The crew were confined to the citadel for approximately 10 hours, whilst the ship was watched closely by police and coastguard helicopters. A three-mile exclusion zone around the ship was established. Royal National Lifeboat Institution lifeboats were also dispatched from Selsey and Bembridge. Isle of Wight Radio began reporting on what it described as an attempted hijacking around midday, and Hampshire Constabulary acknowledged an "ongoing incident". By 3:45 pm, Coastguard helicopters were circling over the ship.

===Special Boat Service boarding===
On the evening of 25 October 2020, Hampshire Constabulary made a formal request for military support to help regain control of the ship. This request was approved by the Secretary of State for Defence Ben Wallace and Home Secretary Priti Patel. At around 7:30 pm, 40 military personnel were deployed to the scene via a Chinook helicopter, including members of the maritime special forces unit, the Special Boat Service (SBS). Additionally, Royal Navy mine clearance divers were also put on standby in case the ship had been mined.
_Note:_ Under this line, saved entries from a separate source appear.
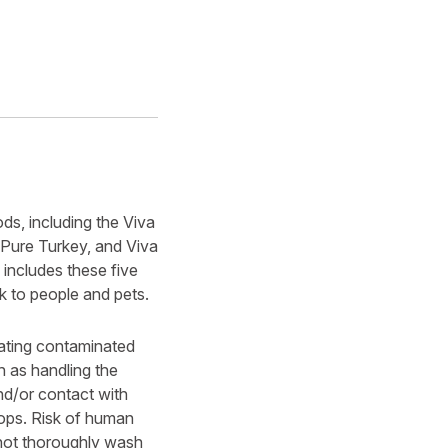
ds, including the Viva
 Pure Turkey, and Viva
includes these five
sk to people and pets.
eating contaminated
 as handling the
nd/or contact with
tops. Risk of human
not thoroughly wash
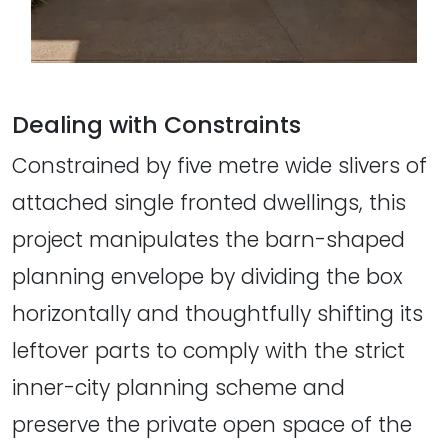
Dealing with Constraints
Constrained by five metre wide slivers of
attached single fronted dwellings, this
project manipulates the barn-shaped
planning envelope by dividing the box
horizontally and thoughtfully shifting its
leftover parts to comply with the strict
inner-city planning scheme and
preserve the private open space of the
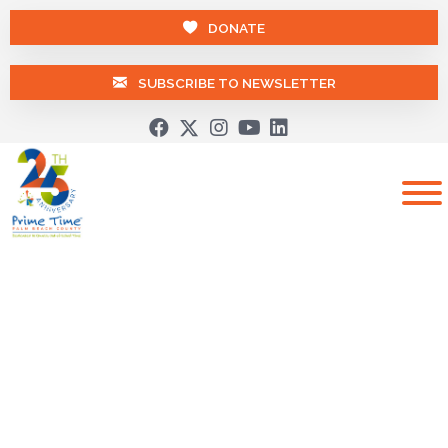
DONATE
SUBSCRIBE TO NEWSLETTER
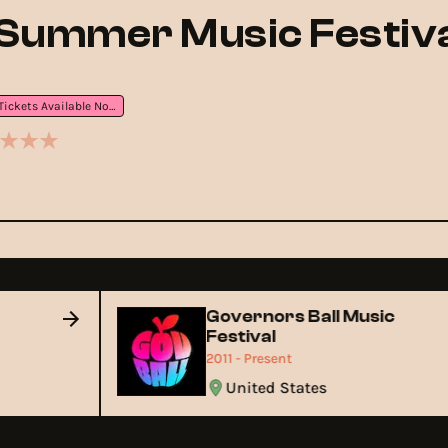
Summer Music Festiva
Tickets Available Now
Governors Ball Music
Festival
2011 - Present
United States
When night fell, 16 SBS operators boarded the ship, with some fast-roping from two Royal Navy Merlin helicopters and the others climbing up the side from rigid inflatable boats. They were watched over by snipers in a Wildcat helicopter, and the Royal Navy frigate was also reportedly on standby to assist. The captain of the ship remained in constant communication with the authorities and turned off the ship's lights to allow the helicopters to conduct "obscurant tactics" – shining their lights so as to disorient the stowaways. In just nine minutes, the 10-hour stand-off came to an end, with the stowaways detained and the ship secured. The stowaways did not resist. The Nave Andromeda was brought into the dock at the Port of Southampton. Despite the darkness of the night, the operation was observable from the shores of Ventnor.
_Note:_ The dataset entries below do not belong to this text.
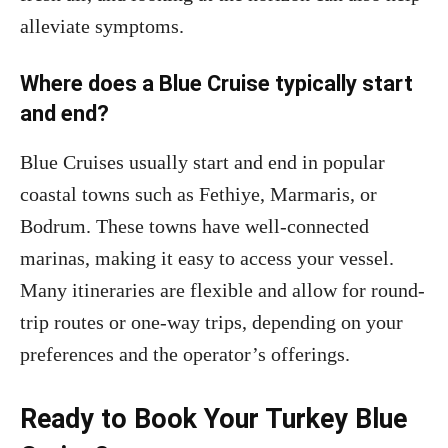
alleviate symptoms.
Where does a Blue Cruise typically start
and end?
Blue Cruises usually start and end in popular
coastal towns such as Fethiye, Marmaris, or
Bodrum. These towns have well-connected
marinas, making it easy to access your vessel.
Many itineraries are flexible and allow for round-
trip routes or one-way trips, depending on your
preferences and the operator’s offerings.
Ready to Book Your Turkey Blue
The stowaways were arrested by Hampshire Police "on suspicion of seizing or exercising control of a ship by use of threats or force". They were held at Southampton Central police station, then transferred to Colnbrook Immigration Removal Centre. The Nave Andromedas captain and crew were questioned by police while the ship sat in port. After several days, the ship continued on its voyage to Russia.

===Aftermath===
Following the incident, Prime Minister Boris Johnson praised the police and armed forces, stating: "Both police and armed forces did a fantastic job and I thank them very, very much for what they did to keep our shores safe". The Home Secretary Priti Patel stated: "Tonight we are thankful for the quick and decisive action of our police and armed forces who were able to bring this situation under control, guaranteeing the safety of all those on board". Navios Tankers Management thanked the UK authorities for their "timely and professional response". Lawyers for the ship's owners, however, said no hijacking had occurred.
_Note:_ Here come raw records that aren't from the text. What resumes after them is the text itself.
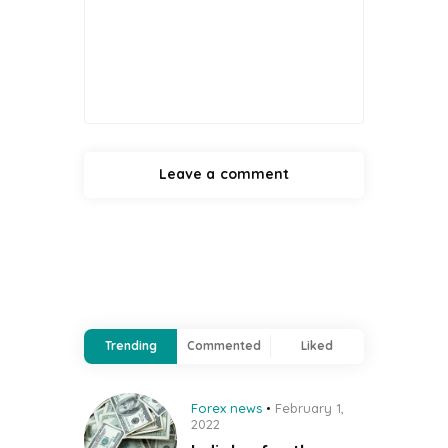
Trending
Commented
Liked
Forex news
February 1,
2022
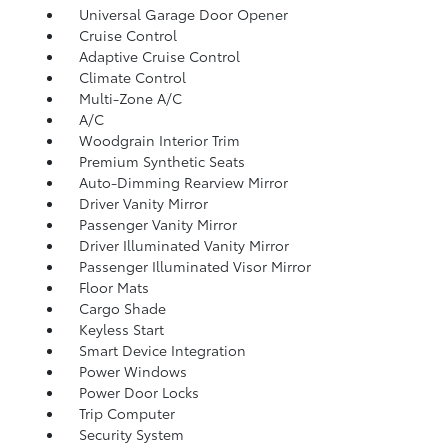
Universal Garage Door Opener
Cruise Control
Adaptive Cruise Control
Climate Control
Multi-Zone A/C
A/C
Woodgrain Interior Trim
Premium Synthetic Seats
Auto-Dimming Rearview Mirror
Driver Vanity Mirror
Passenger Vanity Mirror
Driver Illuminated Vanity Mirror
Passenger Illuminated Visor Mirror
Floor Mats
Cargo Shade
Keyless Start
Smart Device Integration
Power Windows
Power Door Locks
Trip Computer
Security System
In December 2020, two of the stowaways were charged with conduct endangering ships and imprisoned on remand, while the other five remained in immigration detention. They were each later placed in temporary accommodation. In January 2021, the Crown Prosecution Service (CPS) dropped its case against the seven stowaways after evidence analysis cast doubt over whether or not the ship and its crew were in danger. The CPS stated that initial reports indicated there was a "real and imminent threat" to the vessel, however evidence – including mobile phone footage and witness accounts – did not show that the ship or its crew were threatened, nor was there any evidence to suggest the stowaways had any intention to hijack the ship. The Home Office released a statement criticising the CPS's decision. As of June 2022, two of the men's asylum claims were awaiting a decision.

In March 2021, The Guardian published an interview with one of the stowaways, in which he said he and his fellows had not attempted to hijack the vessel, but rather had approached the ship's crew after the crew members' routine changed and they became concerned the ship was sinking. Ed Davey, the leader of the Liberal Democrats, accused Patel and Wallace of overreacting in their response to reports from the ship, and described their behaviour as "a farce".